> _INSTRUCTIONS TO FOLLOW_:
Retype the whole listing that follows, with nothing added or left out.

> _DATA PROVIDED_:
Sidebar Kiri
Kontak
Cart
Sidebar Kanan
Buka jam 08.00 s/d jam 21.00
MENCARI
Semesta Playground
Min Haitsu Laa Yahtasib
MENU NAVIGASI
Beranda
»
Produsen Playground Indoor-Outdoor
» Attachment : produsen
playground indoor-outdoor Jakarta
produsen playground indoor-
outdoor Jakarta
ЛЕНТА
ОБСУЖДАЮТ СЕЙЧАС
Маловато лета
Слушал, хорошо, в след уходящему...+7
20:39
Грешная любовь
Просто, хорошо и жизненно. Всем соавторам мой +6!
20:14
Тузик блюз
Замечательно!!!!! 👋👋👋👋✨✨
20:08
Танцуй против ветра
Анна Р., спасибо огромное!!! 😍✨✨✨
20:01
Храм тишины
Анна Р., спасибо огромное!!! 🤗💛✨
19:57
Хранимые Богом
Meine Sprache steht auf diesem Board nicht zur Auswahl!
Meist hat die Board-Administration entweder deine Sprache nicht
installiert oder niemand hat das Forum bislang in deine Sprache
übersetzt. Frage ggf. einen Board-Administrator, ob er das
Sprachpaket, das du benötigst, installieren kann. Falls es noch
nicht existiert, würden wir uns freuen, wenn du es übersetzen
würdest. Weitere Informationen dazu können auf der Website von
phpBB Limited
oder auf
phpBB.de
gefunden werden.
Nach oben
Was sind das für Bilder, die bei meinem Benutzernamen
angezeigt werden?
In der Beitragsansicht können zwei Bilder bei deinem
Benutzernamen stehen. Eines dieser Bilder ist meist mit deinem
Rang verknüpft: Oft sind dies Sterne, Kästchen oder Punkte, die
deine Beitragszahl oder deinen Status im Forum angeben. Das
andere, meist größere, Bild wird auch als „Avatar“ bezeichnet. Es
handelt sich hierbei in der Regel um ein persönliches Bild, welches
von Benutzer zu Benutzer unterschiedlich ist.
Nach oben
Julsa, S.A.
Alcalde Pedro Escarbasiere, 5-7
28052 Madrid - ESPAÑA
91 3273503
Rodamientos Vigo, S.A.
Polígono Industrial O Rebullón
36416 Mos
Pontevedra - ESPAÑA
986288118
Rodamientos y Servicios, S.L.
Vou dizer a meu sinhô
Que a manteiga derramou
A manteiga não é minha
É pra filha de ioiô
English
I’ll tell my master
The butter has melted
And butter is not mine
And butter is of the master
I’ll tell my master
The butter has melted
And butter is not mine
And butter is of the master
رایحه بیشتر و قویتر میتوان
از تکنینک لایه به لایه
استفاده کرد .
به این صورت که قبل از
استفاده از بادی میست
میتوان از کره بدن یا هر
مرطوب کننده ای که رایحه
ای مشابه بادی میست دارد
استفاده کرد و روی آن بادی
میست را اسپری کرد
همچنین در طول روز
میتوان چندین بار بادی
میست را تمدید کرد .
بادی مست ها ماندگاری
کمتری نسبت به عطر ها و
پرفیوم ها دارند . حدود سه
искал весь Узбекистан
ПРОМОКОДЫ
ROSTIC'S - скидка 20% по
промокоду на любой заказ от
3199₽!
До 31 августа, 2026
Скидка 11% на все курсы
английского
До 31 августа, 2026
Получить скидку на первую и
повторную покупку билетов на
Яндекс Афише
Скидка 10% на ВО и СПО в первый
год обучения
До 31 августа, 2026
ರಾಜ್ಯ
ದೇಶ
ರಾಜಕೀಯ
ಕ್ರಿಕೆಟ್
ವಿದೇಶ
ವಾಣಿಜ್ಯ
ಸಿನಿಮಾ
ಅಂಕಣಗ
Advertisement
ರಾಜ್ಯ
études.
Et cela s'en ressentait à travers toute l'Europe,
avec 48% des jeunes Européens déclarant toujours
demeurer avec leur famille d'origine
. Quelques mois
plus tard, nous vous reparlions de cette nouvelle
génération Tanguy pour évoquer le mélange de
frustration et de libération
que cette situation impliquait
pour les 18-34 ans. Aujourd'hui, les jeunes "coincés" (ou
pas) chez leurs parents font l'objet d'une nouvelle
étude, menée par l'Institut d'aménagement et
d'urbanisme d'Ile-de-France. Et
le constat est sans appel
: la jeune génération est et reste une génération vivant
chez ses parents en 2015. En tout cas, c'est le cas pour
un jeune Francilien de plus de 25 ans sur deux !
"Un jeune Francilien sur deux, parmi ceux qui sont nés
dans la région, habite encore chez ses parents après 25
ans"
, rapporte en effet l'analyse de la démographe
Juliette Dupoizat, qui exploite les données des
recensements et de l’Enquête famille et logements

> _RESPONSE FOR THIS EXERCISE_:
Sidebar Kiri
Kontak
Cart
Sidebar Kanan
Buka jam 08.00 s/d jam 21.00
MENCARI
Semesta Playground
Min Haitsu Laa Yahtasib
MENU NAVIGASI
Beranda
»
Produsen Playground Indoor-Outdoor
» Attachment : produsen
playground indoor-outdoor Jakarta
produsen playground indoor-
outdoor Jakarta
ЛЕНТА
ОБСУЖДАЮТ СЕЙЧАС
Маловато лета
Слушал, хорошо, в след уходящему...+7
20:39
Грешная любовь
Просто, хорошо и жизненно. Всем соавторам мой +6!
20:14
Тузик блюз
Замечательно!!!!! 👋👋👋👋✨✨
20:08
Танцуй против ветра
Анна Р., спасибо огромное!!! 😍✨✨✨
20:01
Храм тишины
Анна Р., спасибо огромное!!! 🤗💛✨
19:57
Хранимые Богом
Meine Sprache steht auf diesem Board nicht zur Auswahl!
Meist hat die Board-Administration entweder deine Sprache nicht
installiert oder niemand hat das Forum bislang in deine Sprache
übersetzt. Frage ggf. einen Board-Administrator, ob er das
Sprachpaket, das du benötigst, installieren kann. Falls es noch
nicht existiert, würden wir uns freuen, wenn du es übersetzen
würdest. Weitere Informationen dazu können auf der Website von
phpBB Limited
oder auf
phpBB.de
gefunden werden.
Nach oben
Was sind das für Bilder, die bei meinem Benutzernamen
angezeigt werden?
In der Beitragsansicht können zwei Bilder bei deinem
Benutzernamen stehen. Eines dieser Bilder ist meist mit deinem
Rang verknüpft: Oft sind dies Sterne, Kästchen oder Punkte, die
deine Beitragszahl oder deinen Status im Forum angeben. Das
andere, meist größere, Bild wird auch als „Avatar“ bezeichnet. Es
handelt sich hierbei in der Regel um ein persönliches Bild, welches
von Benutzer zu Benutzer unterschiedlich ist.
Nach oben
Julsa, S.A.
Alcalde Pedro Escarbasiere, 5-7
28052 Madrid - ESPAÑA
91 3273503
Rodamientos Vigo, S.A.
Polígono Industrial O Rebullón
36416 Mos
Pontevedra - ESPAÑA
986288118
Rodamientos y Servicios, S.L.
Vou dizer a meu sinhô
Que a manteiga derramou
A manteiga não é minha
É pra filha de ioiô
English
I’ll tell my master
The butter has melted
And butter is not mine
And butter is of the master
I’ll tell my master
The butter has melted
And butter is not mine
And butter is of the master
رایحه بیشتر و قویتر میتوان
از تکنینک لایه به لایه
استفاده کرد .
به این صورت که قبل از
استفاده از بادی میست
میتوان از کره بدن یا هر
مرطوب کننده ای که رایحه
ای مشابه بادی میست دارد
استفاده کرد و روی آن بادی
میست را اسپری کرد
همچنین در طول روز
میتوان چندین بار بادی
میست را تمدید کرد .
بادی مست ها ماندگاری
کمتری نسبت به عطر ها و
پرفیوم ها دارند . حدود سه
искал весь Узбекистан
ПРОМОКОДЫ
ROSTIC'S - скидка 20% по
промокоду на любой заказ от
3199₽!
До 31 августа, 2026
Скидка 11% на все курсы
английского
До 31 августа, 2026
Получить скидку на первую и
повторную покупку билетов на
Яндекс Афише
Скидка 10% на ВО и СПО в первый
год обучения
До 31 августа, 2026
ರಾಜ್ಯ
ದೇಶ
ರಾಜಕೀಯ
ಕ್ರಿಕೆಟ್
ವಿದೇಶ
ವಾಣಿಜ್ಯ
ಸಿನಿಮಾ
ಅಂಕಣಗ
Advertisement
ರಾಜ್ಯ
études.
Et cela s'en ressentait à travers toute l'Europe,
avec 48% des jeunes Européens déclarant toujours
demeurer avec leur famille d'origine
. Quelques mois
plus tard, nous vous reparlions de cette nouvelle
génération Tanguy pour évoquer le mélange de
frustration et de libération
que cette situation impliquait
pour les 18-34 ans. Aujourd'hui, les jeunes "coincés" (ou
pas) chez leurs parents font l'objet d'une nouvelle
étude, menée par l'Institut d'aménagement et
d'urbanisme d'Ile-de-France. Et
le constat est sans appel
: la jeune génération est et reste une génération vivant
chez ses parents en 2015. En tout cas, c'est le cas pour
un jeune Francilien de plus de 25 ans sur deux !
"Un jeune Francilien sur deux, parmi ceux qui sont nés
dans la région, habite encore chez ses parents après 25
ans"
, rapporte en effet l'analyse de la démographe
Juliette Dupoizat, qui exploite les données des
recensements et de l’Enquête famille et logements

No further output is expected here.